Enigma es el único restaurante del mundo que hace lo que haría El Bulli si estuviera abierto. No en todo, y no todo el menú es así, pero los únicos destellos que aún brillan de la mejor cocina de todos los tiempos están en la calle Entenza de Barcelona. Es importante saber que vamos exactamente a esto. No a comer, no a cenar, no a estar en una sala cómoda y decorada adecuadamente. Ni siquiera a seguir una historia con un claro hilo conductor. No. Más bien vamos a sentarnos y a esperar si Dios quiere aquel día presentarse, sin tener claro si lo va a hacer, ni poder especificar -en caso de que comparezca- cuándo y cómo decidirá hacerlo. En Enigma no pagas por lo que vas a comer sino por lo que podría ser que te pasara. Tienes que aceptarlo antes de ir, como lo aceptas en los toros y pagas sabiendo que lo más fácil es que aquella tarde no sea precisamente emblemática.
En Enigma siempre te vas con algo, siempre hay por lo menos un plato que justifica entera la tradición gastronómica occidental y esto es algo que sólo puede decir Enigma y más concretamente Albert Adrià. Siempre hay en Enigma un detalle que te hace inmensamente feliz y de una felicidad eterna, que ya el resto de tus días va a acompañarte. El pasado viernes hubo este movimiento fundamental: la leche de búfala en dos texturas.

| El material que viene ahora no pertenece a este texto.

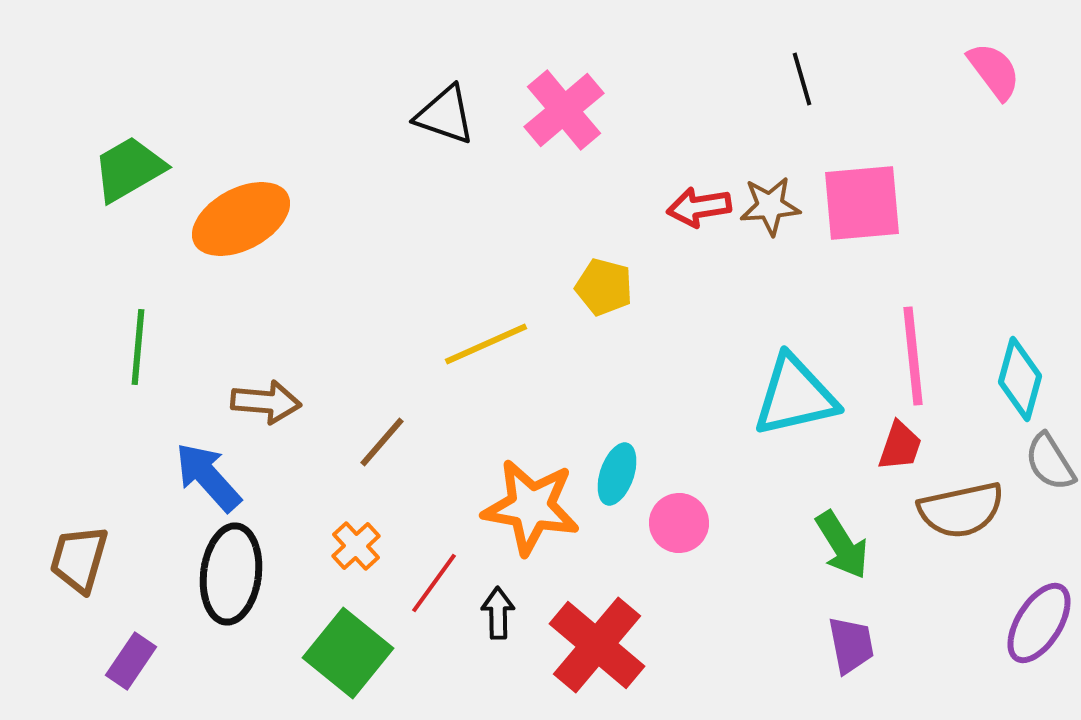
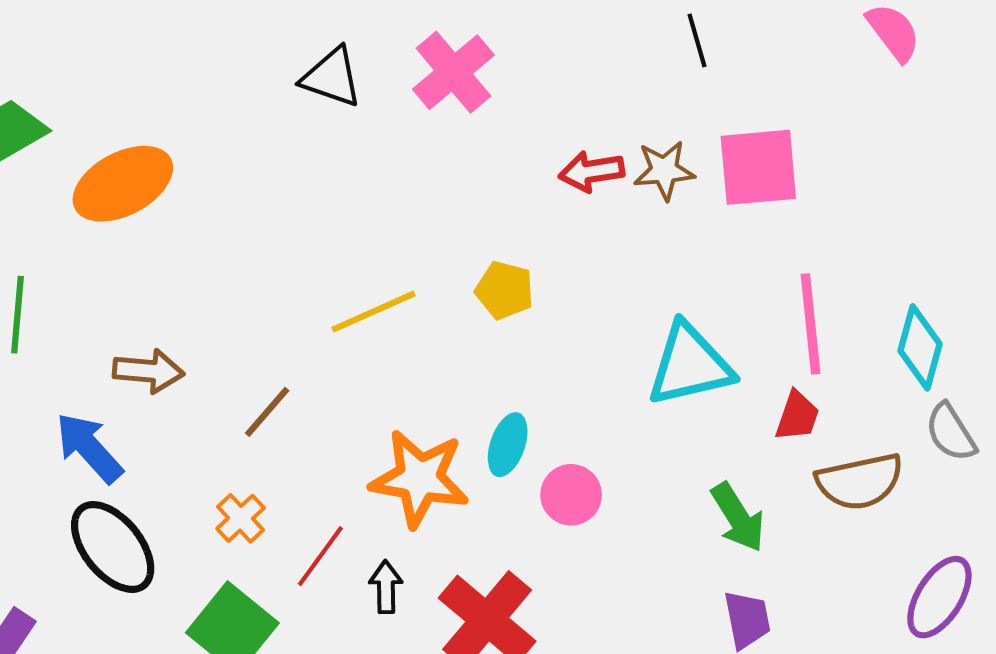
yellow pentagon: (604, 287) -> (505, 290), moved
black ellipse: (231, 574) -> (113, 547), turned -46

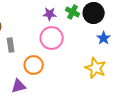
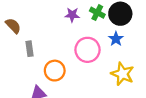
pink circle: (52, 38) -> (87, 50), moved
blue star: (104, 38) -> (116, 39), moved

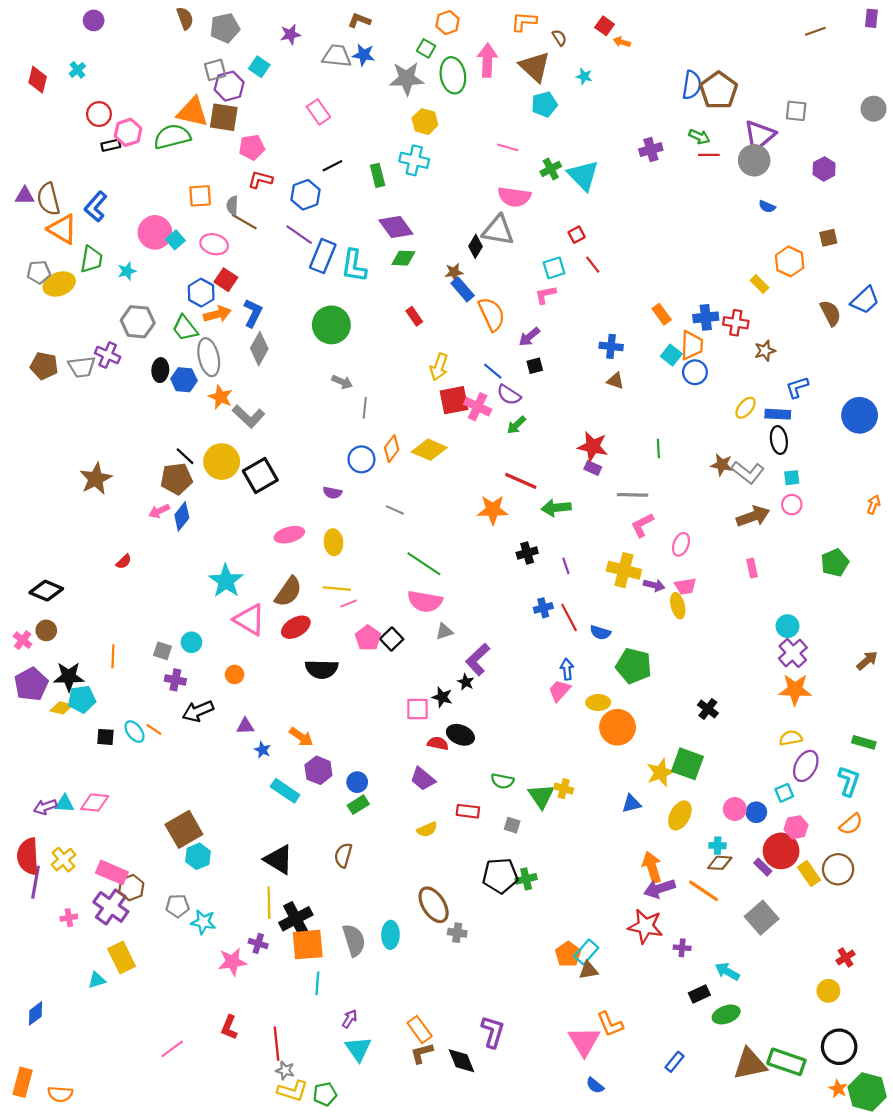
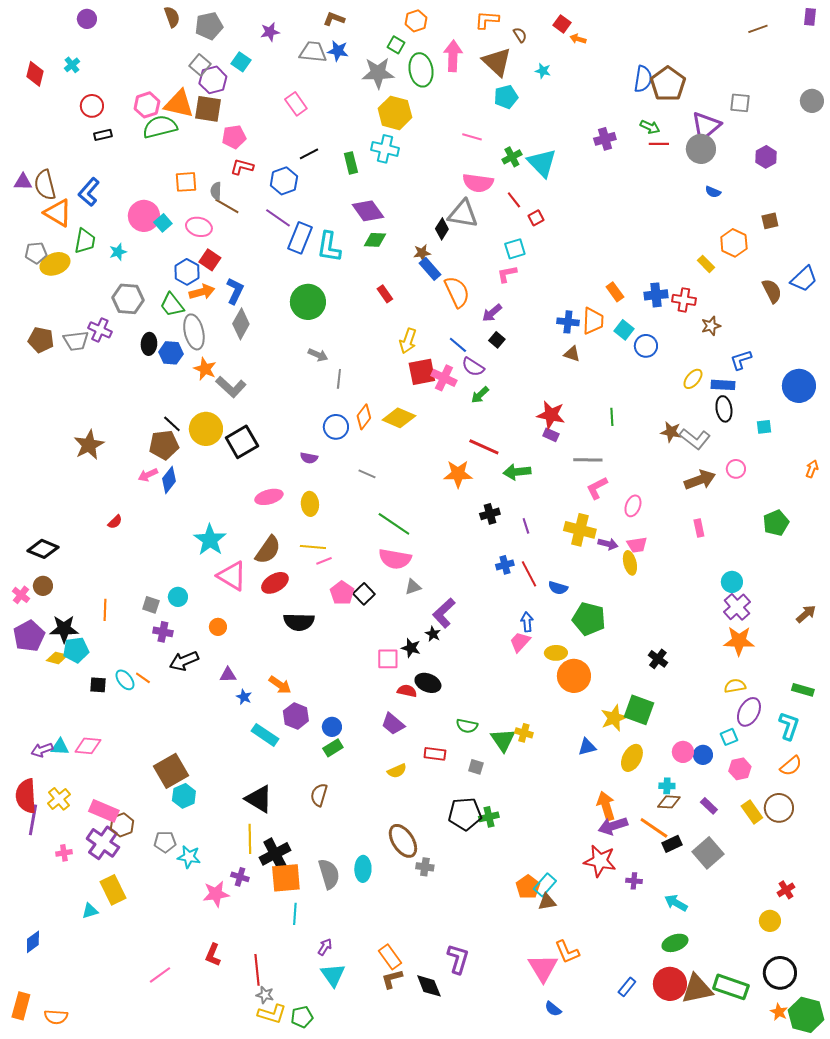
gray square: (215, 70) -> (200, 65), turned -35
yellow hexagon: (425, 122) -> (395, 113), size x1.4
pink hexagon: (128, 132) -> (147, 105), moved
red line: (593, 265) -> (514, 200), moved
orange trapezoid: (692, 345) -> (593, 321), moved
black square: (535, 366) -> (497, 340), turned -35
cyan square: (792, 478) -> (764, 427), moved
red circle: (781, 851) -> (670, 984), moved
black rectangle: (699, 994) -> (672, 844), moved

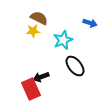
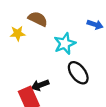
yellow star: (33, 31) -> (18, 33), moved

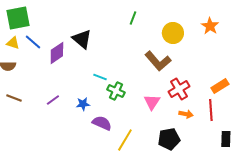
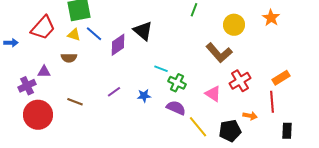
brown line: (14, 98) -> (75, 102), moved
pink triangle: (152, 102) -> (213, 94), turned -30
orange arrow: (186, 114) -> (250, 116), moved
purple semicircle: (102, 123) -> (176, 108), moved
yellow line: (125, 140) -> (198, 127), moved, turned -70

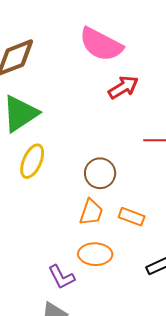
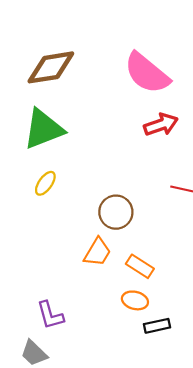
yellow ellipse: (32, 161) -> (45, 183), size x0.7
orange ellipse: (95, 254) -> (135, 300), moved, size x0.7

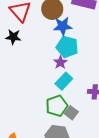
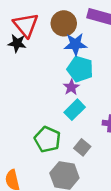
black star: (13, 37) -> (17, 43), moved
green pentagon: (57, 106) -> (47, 139), moved, turned -30

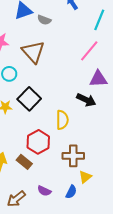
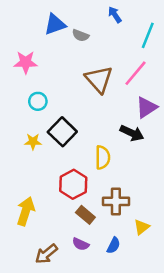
brown triangle: (33, 52) -> (99, 79), moved
purple triangle: (98, 79) -> (146, 107), turned -30
brown rectangle: (24, 162) -> (85, 215), moved
yellow triangle: (85, 177) -> (142, 227), moved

La leche de búfala tiene que ver con la blancura. La blancura líquida del fondo, la blancura montada en un suflé tan suave que parecía una espuma. Si el semen estuviera a la altura del placer que produce su salida, cuajaba con esta belleza y no sería una cerdada comerlo. No estoy seguro de que la leche de búfala -ni por su textura ni por su procedencia, ni por su sistema extractivo- sea mucho más noble que el producto masculino, y creo que las perversiones son fruto de nuestra imaginación, pero el caso es que esta leche de búfala en dos texturas, la no tan líquida y la casi sólida, es un plato para poner la mente también en blanco y pensar en los mejores momentos de placer que hayamos vivido. Este blanco distante, sepulcral, ultrapuro, que nos devuelve a lo que gozamos sin angustia y lo podemos sobrevolar comprendiendo lo felices que fuimos. Descontado el dolor, sólo queda la Gracia, el Espíritu. En este plato haces sin rencor las paces con tu pasado, firmas un armisticio. Es un plato que lo sabe todo de ti y todo lo ha entendido, y todo lo ha perdonado cubriéndolo con un finísimo manto blanco; y así lo que eres vuelve a tu boca sin reproches ni rasguños, en silencio, toda tu vida resumida en una caricia magnánima, redentora, salvífica.